Extract provided:
************
WordPress comes with 2 taxonomies built in: Categories and Tags, but you can add Custom Taxonomies if you like. I was building WP sites for three years before I needed to set up a custom taxonomy for a client.
There is a lot you can do with Categories and Tags. I’ve always told my clients “use as few categories as you need to organize your site, and as many tags as you like”. That sums it up. Categories are to divide your content into sections, tags are open ended, and can be used to add keywords to your posts.
If you want to sort posts by a particular criteria or value, by far the simplest way to do it is with a new taxonomy. For example, if you have a store, each product needs a SKU, then you make a taxonomy for it. And another one for price, etc.
Fashioncow.com was the first site I added custom taxonomies to. To see Fashioncow’s taxonomies on the front page, scroll down and look on the sidebar: you will see lists of photographers and models. Clicking a name will get you all posts featuring that photographer or model. When Tanya, owner of Fashioncow, wanted a list of photographers on her sidebar, I told her I would add a photographer taxonomy, and she would have to go through all her posts, and enter the photographer (or photographers), in the new meta-box that would appear on her edit-post screen.
************
Records excerpted from a collection:

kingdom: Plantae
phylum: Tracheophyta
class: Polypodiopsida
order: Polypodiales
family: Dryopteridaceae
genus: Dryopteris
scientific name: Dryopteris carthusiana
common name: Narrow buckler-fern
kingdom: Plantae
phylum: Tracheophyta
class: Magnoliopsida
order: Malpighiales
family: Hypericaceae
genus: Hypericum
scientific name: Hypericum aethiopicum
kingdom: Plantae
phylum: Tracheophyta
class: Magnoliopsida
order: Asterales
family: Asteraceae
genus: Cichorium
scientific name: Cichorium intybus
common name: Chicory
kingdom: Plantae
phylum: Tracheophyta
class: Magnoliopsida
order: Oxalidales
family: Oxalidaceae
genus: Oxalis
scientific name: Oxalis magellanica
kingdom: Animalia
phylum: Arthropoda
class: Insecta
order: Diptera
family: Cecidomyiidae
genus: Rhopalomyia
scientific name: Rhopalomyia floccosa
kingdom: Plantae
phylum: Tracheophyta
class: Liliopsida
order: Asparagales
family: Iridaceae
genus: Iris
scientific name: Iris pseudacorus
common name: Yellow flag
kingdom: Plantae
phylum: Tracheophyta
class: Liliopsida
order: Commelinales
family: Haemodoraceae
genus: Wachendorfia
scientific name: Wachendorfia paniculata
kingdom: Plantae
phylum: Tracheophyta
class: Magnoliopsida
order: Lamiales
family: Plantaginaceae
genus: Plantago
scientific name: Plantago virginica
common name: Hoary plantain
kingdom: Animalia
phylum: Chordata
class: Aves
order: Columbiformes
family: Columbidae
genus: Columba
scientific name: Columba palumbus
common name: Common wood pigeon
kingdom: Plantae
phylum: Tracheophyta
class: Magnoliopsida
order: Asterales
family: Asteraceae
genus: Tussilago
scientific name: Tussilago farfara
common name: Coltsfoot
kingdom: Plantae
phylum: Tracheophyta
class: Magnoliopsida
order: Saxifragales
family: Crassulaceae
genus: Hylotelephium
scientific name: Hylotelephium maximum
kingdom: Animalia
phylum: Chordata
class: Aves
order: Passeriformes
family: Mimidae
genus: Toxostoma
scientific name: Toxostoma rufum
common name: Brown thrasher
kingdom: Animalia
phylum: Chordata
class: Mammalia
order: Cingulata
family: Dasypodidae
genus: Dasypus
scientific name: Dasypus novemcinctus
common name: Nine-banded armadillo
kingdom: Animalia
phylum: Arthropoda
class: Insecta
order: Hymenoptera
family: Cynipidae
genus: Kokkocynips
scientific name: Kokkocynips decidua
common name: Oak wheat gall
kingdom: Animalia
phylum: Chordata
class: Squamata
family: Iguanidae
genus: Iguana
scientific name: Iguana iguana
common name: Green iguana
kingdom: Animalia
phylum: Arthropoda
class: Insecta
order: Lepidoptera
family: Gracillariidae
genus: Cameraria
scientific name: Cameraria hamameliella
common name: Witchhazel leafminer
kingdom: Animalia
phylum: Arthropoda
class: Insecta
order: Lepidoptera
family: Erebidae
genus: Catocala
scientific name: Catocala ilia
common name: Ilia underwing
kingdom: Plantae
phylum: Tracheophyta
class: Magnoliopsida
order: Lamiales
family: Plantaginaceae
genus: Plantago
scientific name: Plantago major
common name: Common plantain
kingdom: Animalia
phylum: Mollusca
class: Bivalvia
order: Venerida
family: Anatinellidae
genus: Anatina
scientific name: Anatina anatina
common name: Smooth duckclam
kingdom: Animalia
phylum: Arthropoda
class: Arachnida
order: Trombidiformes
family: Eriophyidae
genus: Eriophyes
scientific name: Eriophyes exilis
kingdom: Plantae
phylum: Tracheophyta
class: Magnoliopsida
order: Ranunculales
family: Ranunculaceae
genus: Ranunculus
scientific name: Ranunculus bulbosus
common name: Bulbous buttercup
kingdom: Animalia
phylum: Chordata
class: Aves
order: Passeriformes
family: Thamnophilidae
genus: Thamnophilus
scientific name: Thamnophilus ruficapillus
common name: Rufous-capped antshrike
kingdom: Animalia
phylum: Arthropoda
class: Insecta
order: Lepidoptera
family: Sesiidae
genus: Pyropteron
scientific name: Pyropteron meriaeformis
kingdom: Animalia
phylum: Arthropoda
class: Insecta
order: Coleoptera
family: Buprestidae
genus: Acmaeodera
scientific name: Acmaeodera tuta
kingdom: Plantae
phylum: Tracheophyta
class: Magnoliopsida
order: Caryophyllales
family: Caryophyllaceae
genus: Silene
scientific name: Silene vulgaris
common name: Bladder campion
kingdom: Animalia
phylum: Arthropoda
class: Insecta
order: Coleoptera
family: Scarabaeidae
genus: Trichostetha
************
Brief 1: Name every taxonomy mentioned in the first three paragraphs of the WordPress taxonomies text, built-in and custom alike.
Brief 2: From the WordPress taxonomies text, reproduce the passage starting with "If you want" and going on through "her edit-post screen.".
Brief 3: Continue the text about custom taxonomies in WordPress from where it stops.

Response box 1: Categories, Tags, a SKU taxonomy, and a price taxonomy.

Response box 2:
If you want to sort posts by a particular criteria or value, by far the simplest way to do it is with a new taxonomy. For example, if you have a store, each product needs a SKU, then you make a taxonomy for it. And another one for price, etc.
Fashioncow.com was the first site I added custom taxonomies to. To see Fashioncow’s taxonomies on the front page, scroll down and look on the sidebar: you will see lists of photographers and models. Clicking a name will get you all posts featuring that photographer or model. When Tanya, owner of Fashioncow, wanted a list of photographers on her sidebar, I told her I would add a photographer taxonomy, and she would have to go through all her posts, and enter the photographer (or photographers), in the new meta-box that would appear on her edit-post screen.

Response box 3:
Now that posts can have photographer’s names attached to them, how do we get a list of photographers on the sidebar? This is easy, if your install Justin Tadlock’s plugin Widgets Reloaded. This lets you put a tag cloud on your sidebar, but instead of listing tags, it will list any taxonomy you want. And you can set the minimum and maximum font size for list items to the the same, if you don’t want the jumbled “tag-cloud” look. That’s how we got Fashioncow’s photographer list.
Then we added taxonomies for Models, Stylists, and a combined Hair/Makeup taxonomy also. I think these features add significant usefulness to her site.
One more thing: the custom taxonomy function should be in a plugin file, not simply added to the theme’s functions.php file. The reason is simple: if you put the taxonomy into the theme, and you ever have to change or de-activate the theme, your custom taxonomy will disappear. That content would not be deleted of course, its all still in the database, but the WordPress engine will have no knowledge of its existence. All you need to do is put the taxonomy functions into a separate php file, and save it as a plugin, and activate it from the WP admin.